While reading the official document of NLTK (Natural Language Toolkit), I tried to extract the words that are often used in the document. For the time being, I tried to display the keywords with high frequency from the sample data in order from the top, so I will leave it in the memo.

Development environment

NLTK installation

As you are familiar with other libraries, pip install first.

$ pip install nltk

Extract high-frequency words

The general flow is as follows: 1) After downloading the function to acquire the part of speech and the part of speech, 2) read the sample text, convert the read text to the word-separation, and 3) acquire the part of speech, and then the noun. Only the words in 4) are displayed, and finally, 4) the top three most used words are displayed.

Download required features

import nltk'punkt')'averaged_perceptron_tagger')

After importing nltk, download the function that divides the word and part of speech from the official website. Once downloaded in the environment, no further downloads are required. When I try to download it, I get an alert like Package punkt is already up-to-date!.
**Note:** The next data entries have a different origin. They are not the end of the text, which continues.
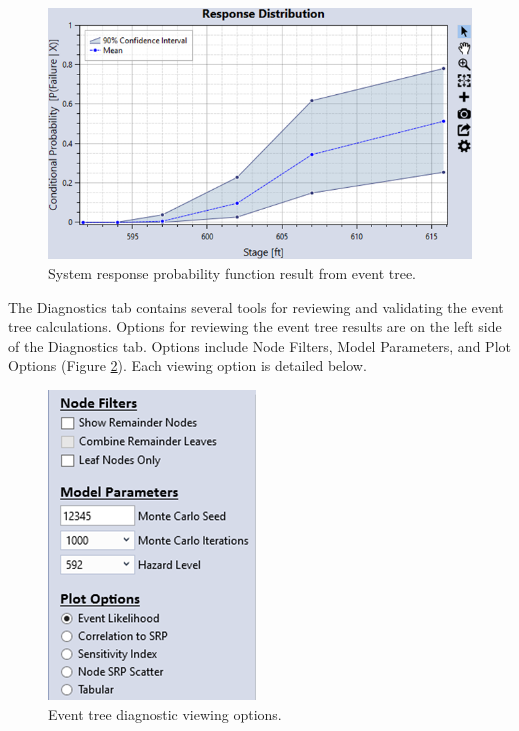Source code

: \documentclass[
]{book}
\begin{document}
\begin{figure}

{\centering \includegraphics{images/figure92} 

}

\caption{System response probability function result from event tree.}\label{fig:figure-92}
\end{figure}

The Diagnostics tab contains several tools for reviewing and validating the event tree calculations. Options for reviewing the event tree results are on the left side of the Diagnostics tab. Options include Node Filters, Model Parameters, and Plot Options (Figure \ref{fig:figure-93}). Each viewing option is detailed below.

\begin{figure}

{\centering \includegraphics{images/figure93} 

}

\caption{Event tree diagnostic viewing options.}\label{fig:figure-93}
\end{figure}
\end{document}
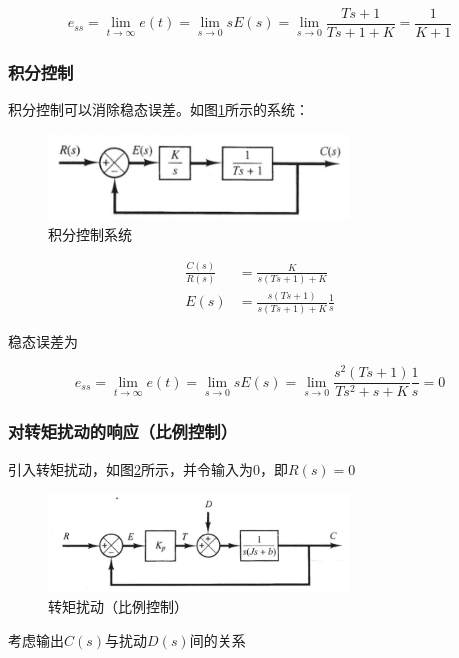 \begin{equation*}
e_{ss}=\lim_{t\to\infty}e(t)=\lim_{s\to0}sE(s)=\lim_{s\to0}\frac{Ts+1}{Ts+1+K}=\frac{1}{K+1}
\end{equation*}

\subsubsection{积分控制}

积分控制可以消除稳态误差。如图\ref{14}所示的系统：

\begin{figure}[!ht]
	\centering
	\includegraphics[width=8cm]{figures/14.png}
	\caption{积分控制系统}
	\label{14}
\end{figure}

\begin{align*}
\frac{C(s)}{R(s)}&=\frac{K}{s(Ts+1)+K}\\
{E(s)}&=\frac{s(Ts+1)}{s(Ts+1)+K}\frac1s
\end{align*}

稳态误差为

\begin{equation*}
e_{ss}=\lim_{t\to\infty}e(t)=\lim_{s\to0}sE(s)=\lim_{s\to0}\frac{s^2(Ts+1)}{Ts^2+s+K}\frac1s=0
\end{equation*}

\subsubsection{对转矩扰动的响应（比例控制）}

引入转矩扰动，如图\ref{15}所示，并令输入为$0$，即$R(s)=0$

\begin{figure}[!ht]
	\centering
	\includegraphics[width=8cm]{figures/15.png}
	\caption{转矩扰动（比例控制）}
	\label{15}
\end{figure}

考虑输出$C(s)$与扰动$D(s)$间的关系

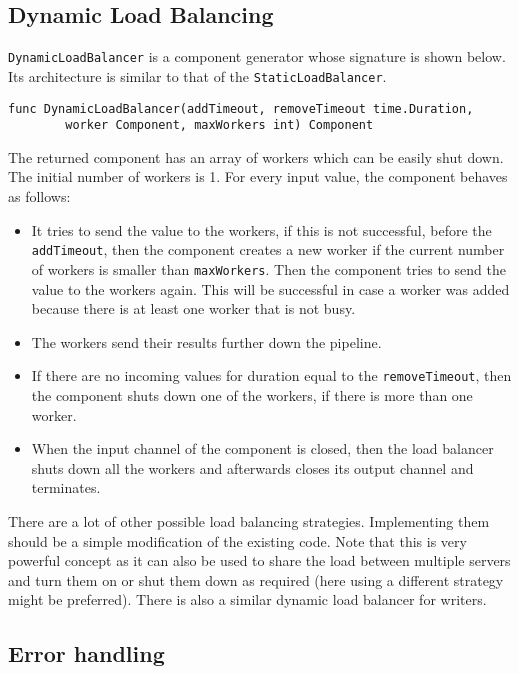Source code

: \subsection{Dynamic Load Balancing}
\texttt{DynamicLoadBalancer} is a component generator whose signature is
shown below. Its architecture is similar
to that of the \texttt{StaticLoadBalancer}.
\begin{lstlisting}
func DynamicLoadBalancer(addTimeout, removeTimeout time.Duration, 
        worker Component, maxWorkers int) Component
\end{lstlisting}
The returned component has an array of workers which can be easily shut down.
The initial number of workers is 1. 
For every input value, the component behaves as follows:
\begin{itemize}
	\item It tries to send the value to the workers, if this is not successful, 
		  before the \texttt{addTimeout}, then the component creates a new worker
          if the current number of workers is smaller than \texttt{maxWorkers}.
          Then the component tries to send the value to the workers again. This will 
          be successful in case a worker was added because there is at least one 
          worker that is not busy.

	\item The workers send their results further down the pipeline.

	\item If there are no incoming values for duration equal to the 
          \texttt{removeTimeout}, then the component shuts down one 
          of the workers, if there is more than one worker.

	\item When the input channel of the component is closed, then the load balancer 
          shuts down all the workers and afterwards closes its output channel and
          terminates.
\end{itemize}
There are a lot of other possible load balancing strategies. 
Implementing them should be a simple modification of the existing code.
Note that this is very powerful concept as it can also be used to share
the load between multiple servers and turn them on or shut them down as
required (here using a different strategy might be preferred). There is
also a similar dynamic load balancer for writers.

\subsection{Error handling}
Get sample text and convert it to word-separated

raw = open('sample.txt').read()
tokens = nltk.word_tokenize(raw)
text = nltk.Text(tokens)

tokens_l = [w.lower() for w in tokens]

Prepare an English essay and a long sentence in advance. (Sample.txt) After reading this, convert it to word-separated with word_tokenize (). After that, in order to make them recognize the same if there is a difference between lowercase letters and uppercase letters, all lowercase letters are used to recognize the same thing as the same.
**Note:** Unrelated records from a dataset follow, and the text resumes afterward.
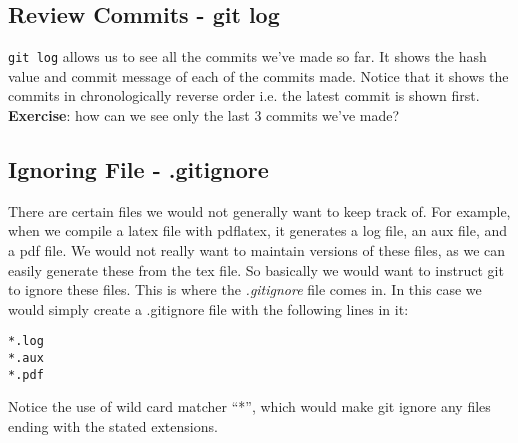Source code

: \documentclass{article}
\begin{document}
\subsection{Review Commits - git log}
\verb|git log| allows us to see all the commits we've made so far.
It shows the hash value and commit message of each of the commits made.
Notice that it shows the commits in chronologically reverse order i.e. the latest commit is shown first.
\\\textbf{Exercise}: how can we see only the last 3 commits we've made?

\subsection{Ignoring File - .gitignore}
There are certain files we would not generally want to keep track of.
For example, when we compile a latex file with pdflatex, it generates a log file, an aux file, and a pdf file.
We would not really want to maintain versions of these files, as we can easily generate these from the tex file.
So basically we would want to instruct git to ignore these files. This is where the \textit{.gitignore} file comes in.
In this case we would simply create a .gitignore file with the following lines in it:
\begin{verbatim}
*.log
*.aux
*.pdf
\end{verbatim}
Notice the use of wild card matcher ``*'', which would make git ignore any files ending with the stated extensions.
\end{document}
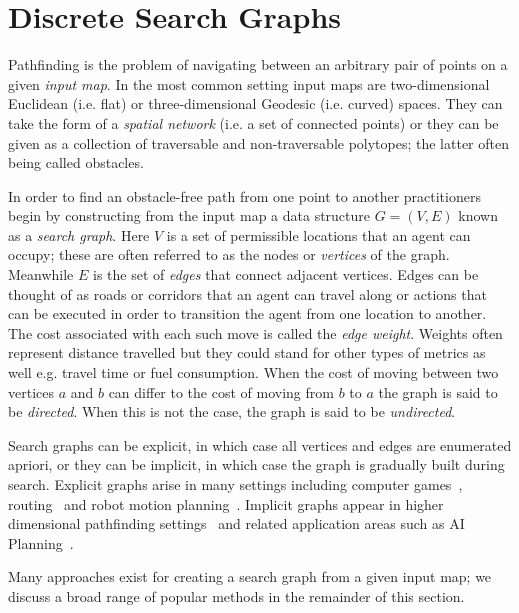 \section{Discrete Search Graphs}
\label{cha::lit::graphs}
Pathfinding is the problem of navigating between an arbitrary pair of points on
a given \emph{input map}.  In the most common setting input maps are
two-dimensional Euclidean (i.e. flat) or three-dimensional Geodesic (i.e. curved) 
spaces. They can take the form of a \emph{spatial network} (i.e. a set of
connected points) or they can be given as a collection of traversable and
non-traversable polytopes; the latter often being called obstacles.

In order to find an obstacle-free path from one point to another practitioners
begin by constructing from the input map a data structure $G = (V, E)$
known as a \emph{search graph}.  Here $V$ is a set of permissible locations that
an agent can occupy; these are often referred to as the nodes or \emph{vertices}
of the graph.  Meanwhile $E$ is the set of \emph{edges} that connect adjacent
vertices.  Edges can be thought of as roads or corridors that an agent can
travel along or actions that can be executed in order to transition the agent
from one location to another.
The cost associated with each such move is called the \emph{edge weight}.
Weights often represent distance travelled but they could stand for other types
of metrics as well e.g. travel time or fuel consumption.  When the cost of
moving between two vertices $a$ and $b$ can differ to the cost of moving from $b$ to
$a$ the graph is said to be \emph{directed}.  When this is not the case, the
graph is said to be \emph{undirected}.  

Search graphs can be explicit, in which case all vertices and edges are
enumerated apriori, or they can be implicit, in which case the graph is
gradually built during search. Explicit graphs arise in many settings including
computer games~\citep{davis00,tozour02,champandard09}, 
routing~\citep{sanders05,goldberg06} and robot motion
planning~\citep{latombe91,choset05}.  Implicit graphs appear in higher
dimensional pathfinding settings~\citep{lavalle98,bohlin00} and related
application areas such as AI Planning~\citep{russel03}.  

Many approaches exist for creating a search graph from a given input map; we
discuss a broad range of popular methods in the remainder of this section.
Extract only nouns after getting part of speech

only_nn = [x for (x,y) in pos if y in ('NN')]

freq = nltk.FreqDist(only_nn)

Only the part of speech corresponding to NN (noun) is extracted, and the frequency distribution is calculated using FreDist to count the number of frequent occurrences.

Show top 3


The display is completed using the function most_common () that counts the number of occurrences of Python and displays it from the most.